Sicherungsverwahrung: 50.000 Euro für Gewaltverbrecher
Der Europäische Gerichtshof für Menschenrechte hat einen Einspruch der Bundesregierung gegen ein Grundrechtsurteil über die nachträgliche Sicherungsverwahrung zurückgewiesen.

Damit ist die Verurteilung Deutschlands wegen einer nachträglich verlängerten Sicherungsverwahrung eines Gewaltverbrechers rechtskräftig. Der Europäische Gerichtshof für Menschenrechte wies am Dienstag die von der Bundesregierung beantragte Überprüfung ab.
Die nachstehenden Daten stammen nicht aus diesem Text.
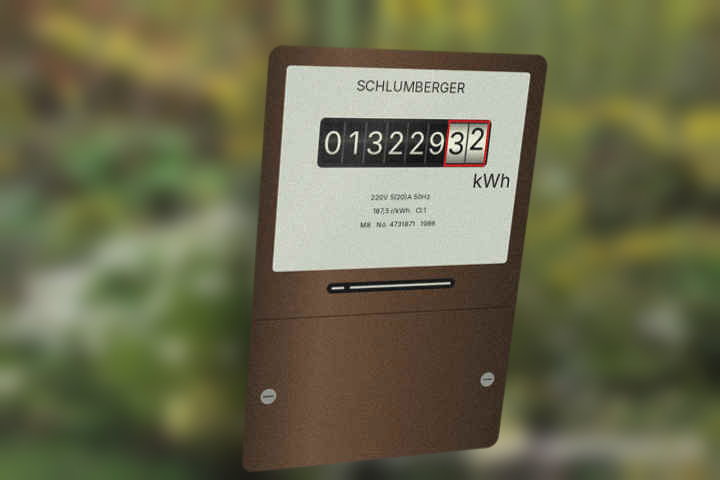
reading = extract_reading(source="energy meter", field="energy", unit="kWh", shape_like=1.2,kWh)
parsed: 13229.32,kWh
Deutschland muss nun dem mehrfach vorbestraften Gewaltverbrecher, der die Beschwerde in Straßburg einreichen ließ, 50.000 Euro Schmerzensgeld zahlen. Der Kläger wird seit über 18 Jahren im hessischen Schwalmstadt in Sicherungsverwahrung gehalten, weil er immer noch als gefährlich eingestuft wird.

Verstoß gegen die Europäische Menschenrechtskonvention

Der Gerichtshof widersprach mit dem Urteil dem Bundesverfassungsgericht, das 2004 die Beschwerde des Gewaltverbrechers zurückgewiesen hatte - mit dem Argument, Sicherungsverwahrung sei keine Strafe, sondern eine Maßregelung zum Schutz der Gesellschaft. Die Straßburger Richter befanden jedoch, dass Sicherungsverwahrung sehr wohl als Strafe zu betrachten sei.

Im Dezember hatte der EGMR in erster Instanz geurteilt, dass die rückwirkende Sicherungsverwahrung - nach dem Prinzip keine Strafe ohne Gesetz - ein Verstoß gegen die Europäische Menschenrechtskonvention sei. Zum Zeitpunkt der Verurteilung des Mannes 1986 war die Sicherungsverwahrung auf zehn Jahre begrenzt. Diese zeitliche Begrenzung der Sicherungsverwahrung wurde in Deutschland erst 1998 aufgehoben.

Justizministerin gegen "Alarmismus"

Bundesjustizministerin Sabine Leutheusser-Schnarrenberger (FDP) forderte nach dem Urteil eine umsichtige Diskussion. "Wir brauchen eine differenzierte Debatte über die Folgen und Perspektiven des heutigen Urteils und keinen Alarmismus", erklärte sie in Berlin. Die Konsequenzen müssten nun von den Staatsanwaltschaften und Gerichten im Einzelfall sorgfältig bewertet werden. Mit dem Urteil sei "ohne jeden Zweifel und abschließend geklärt, dass jede Gesetzgebung zu der Sicherungsverwahrung einem strikten Rückwirkungsverbot unterliegt".